### Exercise instructions
All of the data below is to be copied again without changes.

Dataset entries
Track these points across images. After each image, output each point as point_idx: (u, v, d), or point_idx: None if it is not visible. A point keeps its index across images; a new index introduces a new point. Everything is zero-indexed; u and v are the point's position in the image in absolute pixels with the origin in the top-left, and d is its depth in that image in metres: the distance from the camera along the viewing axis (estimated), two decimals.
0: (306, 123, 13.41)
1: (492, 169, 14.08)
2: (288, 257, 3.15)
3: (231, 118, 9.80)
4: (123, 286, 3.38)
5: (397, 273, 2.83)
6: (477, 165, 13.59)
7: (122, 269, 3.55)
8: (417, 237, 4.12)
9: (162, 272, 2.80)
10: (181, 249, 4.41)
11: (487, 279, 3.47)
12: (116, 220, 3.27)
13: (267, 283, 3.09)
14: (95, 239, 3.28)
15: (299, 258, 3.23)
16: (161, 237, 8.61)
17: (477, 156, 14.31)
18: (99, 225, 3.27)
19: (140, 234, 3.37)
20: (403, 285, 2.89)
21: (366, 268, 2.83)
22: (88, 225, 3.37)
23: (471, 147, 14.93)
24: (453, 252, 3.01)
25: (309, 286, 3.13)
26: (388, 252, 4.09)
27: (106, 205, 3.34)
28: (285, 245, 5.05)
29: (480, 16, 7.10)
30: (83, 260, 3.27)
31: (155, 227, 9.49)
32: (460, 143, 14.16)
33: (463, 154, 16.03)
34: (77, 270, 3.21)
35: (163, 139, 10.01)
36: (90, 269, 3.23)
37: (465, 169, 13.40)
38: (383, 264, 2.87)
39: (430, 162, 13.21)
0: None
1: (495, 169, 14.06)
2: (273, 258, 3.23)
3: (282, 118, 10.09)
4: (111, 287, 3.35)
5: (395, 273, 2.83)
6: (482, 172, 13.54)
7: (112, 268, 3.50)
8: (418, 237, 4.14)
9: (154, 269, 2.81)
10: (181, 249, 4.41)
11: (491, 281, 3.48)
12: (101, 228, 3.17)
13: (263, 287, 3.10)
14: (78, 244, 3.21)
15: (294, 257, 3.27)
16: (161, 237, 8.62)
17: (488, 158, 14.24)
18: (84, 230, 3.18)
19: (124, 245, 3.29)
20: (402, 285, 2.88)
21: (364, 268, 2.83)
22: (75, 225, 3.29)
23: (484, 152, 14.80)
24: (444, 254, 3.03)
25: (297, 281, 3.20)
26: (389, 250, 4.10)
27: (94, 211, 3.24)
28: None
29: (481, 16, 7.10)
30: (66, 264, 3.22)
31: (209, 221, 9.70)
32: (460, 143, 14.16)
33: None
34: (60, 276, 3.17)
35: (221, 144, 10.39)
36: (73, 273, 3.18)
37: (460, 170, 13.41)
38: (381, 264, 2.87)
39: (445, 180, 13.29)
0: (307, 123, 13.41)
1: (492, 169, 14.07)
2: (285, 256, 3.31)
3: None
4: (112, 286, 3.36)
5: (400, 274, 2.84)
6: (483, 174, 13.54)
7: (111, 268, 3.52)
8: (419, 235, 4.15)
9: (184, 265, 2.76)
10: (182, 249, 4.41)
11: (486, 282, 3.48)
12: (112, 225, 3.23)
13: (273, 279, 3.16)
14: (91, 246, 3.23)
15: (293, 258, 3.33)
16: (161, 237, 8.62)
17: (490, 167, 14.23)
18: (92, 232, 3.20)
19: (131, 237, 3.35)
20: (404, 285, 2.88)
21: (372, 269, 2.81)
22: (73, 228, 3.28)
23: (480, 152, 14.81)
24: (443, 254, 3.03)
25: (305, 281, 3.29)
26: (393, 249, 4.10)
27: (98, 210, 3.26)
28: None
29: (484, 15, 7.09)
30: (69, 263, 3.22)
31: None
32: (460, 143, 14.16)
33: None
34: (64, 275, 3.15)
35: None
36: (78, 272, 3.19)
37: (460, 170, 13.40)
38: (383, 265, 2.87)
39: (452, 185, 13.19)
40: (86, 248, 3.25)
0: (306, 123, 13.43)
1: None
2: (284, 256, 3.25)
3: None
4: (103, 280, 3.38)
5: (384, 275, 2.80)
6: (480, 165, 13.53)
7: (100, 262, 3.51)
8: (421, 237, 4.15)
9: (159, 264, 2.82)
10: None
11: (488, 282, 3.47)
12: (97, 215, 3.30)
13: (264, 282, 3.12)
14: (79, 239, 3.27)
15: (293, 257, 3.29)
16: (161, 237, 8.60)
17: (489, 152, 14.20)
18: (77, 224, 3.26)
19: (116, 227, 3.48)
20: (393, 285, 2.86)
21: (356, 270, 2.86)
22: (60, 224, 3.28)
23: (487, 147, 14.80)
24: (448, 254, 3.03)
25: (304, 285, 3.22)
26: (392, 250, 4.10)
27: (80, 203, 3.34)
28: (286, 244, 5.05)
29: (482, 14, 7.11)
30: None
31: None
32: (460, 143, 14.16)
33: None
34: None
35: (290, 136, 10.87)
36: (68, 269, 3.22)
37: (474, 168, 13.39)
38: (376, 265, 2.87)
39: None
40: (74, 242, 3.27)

### Task result
Track these points across images. After each image, output each point as point_idx: (u, v, d), or point_idx: None if it is not visible. A point keeps its index across images; a new index introduces a new point. Everything is zero-indexed; u and v are the point's position in the image in absolute pixels with the origin in the top-left, and d is its depth in that image in metres: the distance from the camera along the viewing axis (estimated), two decimals.
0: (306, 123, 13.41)
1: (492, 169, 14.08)
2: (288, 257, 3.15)
3: (231, 118, 9.80)
4: (123, 286, 3.38)
5: (397, 273, 2.83)
6: (477, 165, 13.59)
7: (122, 269, 3.55)
8: (417, 237, 4.12)
9: (162, 272, 2.80)
10: (181, 249, 4.41)
11: (487, 279, 3.47)
12: (116, 220, 3.27)
13: (267, 283, 3.09)
14: (95, 239, 3.28)
15: (299, 258, 3.23)
16: (161, 237, 8.61)
17: (477, 156, 14.31)
18: (99, 225, 3.27)
19: (140, 234, 3.37)
20: (403, 285, 2.89)
21: (366, 268, 2.83)
22: (88, 225, 3.37)
23: (471, 147, 14.93)
24: (453, 252, 3.01)
25: (309, 286, 3.13)
26: (388, 252, 4.09)
27: (106, 205, 3.34)
28: (285, 245, 5.05)
29: (480, 16, 7.10)
30: (83, 260, 3.27)
31: (155, 227, 9.49)
32: (460, 143, 14.16)
33: (463, 154, 16.03)
34: (77, 270, 3.21)
35: (163, 139, 10.01)
36: (90, 269, 3.23)
37: (465, 169, 13.40)
38: (383, 264, 2.87)
39: (430, 162, 13.21)
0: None
1: (495, 169, 14.06)
2: (273, 258, 3.23)
3: (282, 118, 10.09)
4: (111, 287, 3.35)
5: (395, 273, 2.83)
6: (482, 172, 13.54)
7: (112, 268, 3.50)
8: (418, 237, 4.14)
9: (154, 269, 2.81)
10: (181, 249, 4.41)
11: (491, 281, 3.48)
12: (101, 228, 3.17)
13: (263, 287, 3.10)
14: (78, 244, 3.21)
15: (294, 257, 3.27)
16: (161, 237, 8.62)
17: (488, 158, 14.24)
18: (84, 230, 3.18)
19: (124, 245, 3.29)
20: (402, 285, 2.88)
21: (364, 268, 2.83)
22: (75, 225, 3.29)
23: (484, 152, 14.80)
24: (444, 254, 3.03)
25: (297, 281, 3.20)
26: (389, 250, 4.10)
27: (94, 211, 3.24)
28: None
29: (481, 16, 7.10)
30: (66, 264, 3.22)
31: (209, 221, 9.70)
32: (460, 143, 14.16)
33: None
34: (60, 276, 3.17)
35: (221, 144, 10.39)
36: (73, 273, 3.18)
37: (460, 170, 13.41)
38: (381, 264, 2.87)
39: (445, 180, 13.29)
0: (307, 123, 13.41)
1: (492, 169, 14.07)
2: (285, 256, 3.31)
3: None
4: (112, 286, 3.36)
5: (400, 274, 2.84)
6: (483, 174, 13.54)
7: (111, 268, 3.52)
8: (419, 235, 4.15)
9: (184, 265, 2.76)
10: (182, 249, 4.41)
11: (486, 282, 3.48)
12: (112, 225, 3.23)
13: (273, 279, 3.16)
14: (91, 246, 3.23)
15: (293, 258, 3.33)
16: (161, 237, 8.62)
17: (490, 167, 14.23)
18: (92, 232, 3.20)
19: (131, 237, 3.35)
20: (404, 285, 2.88)
21: (372, 269, 2.81)
22: (73, 228, 3.28)
23: (480, 152, 14.81)
24: (443, 254, 3.03)
25: (305, 281, 3.29)
26: (393, 249, 4.10)
27: (98, 210, 3.26)
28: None
29: (484, 15, 7.09)
30: (69, 263, 3.22)
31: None
32: (460, 143, 14.16)
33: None
34: (64, 275, 3.15)
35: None
36: (78, 272, 3.19)
37: (460, 170, 13.40)
38: (383, 265, 2.87)
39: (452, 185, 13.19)
40: (86, 248, 3.25)
0: (306, 123, 13.43)
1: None
2: (284, 256, 3.25)
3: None
4: (103, 280, 3.38)
5: (384, 275, 2.80)
6: (480, 165, 13.53)
7: (100, 262, 3.51)
8: (421, 237, 4.15)
9: (159, 264, 2.82)
10: None
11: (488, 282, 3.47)
12: (97, 215, 3.30)
13: (264, 282, 3.12)
14: (79, 239, 3.27)
15: (293, 257, 3.29)
16: (161, 237, 8.60)
17: (489, 152, 14.20)
18: (77, 224, 3.26)
19: (116, 227, 3.48)
20: (393, 285, 2.86)
21: (356, 270, 2.86)
22: (60, 224, 3.28)
23: (487, 147, 14.80)
24: (448, 254, 3.03)
25: (304, 285, 3.22)
26: (392, 250, 4.10)
27: (80, 203, 3.34)
28: (286, 244, 5.05)
29: (482, 14, 7.11)
30: None
31: None
32: (460, 143, 14.16)
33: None
34: None
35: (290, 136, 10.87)
36: (68, 269, 3.22)
37: (474, 168, 13.39)
38: (376, 265, 2.87)
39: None
40: (74, 242, 3.27)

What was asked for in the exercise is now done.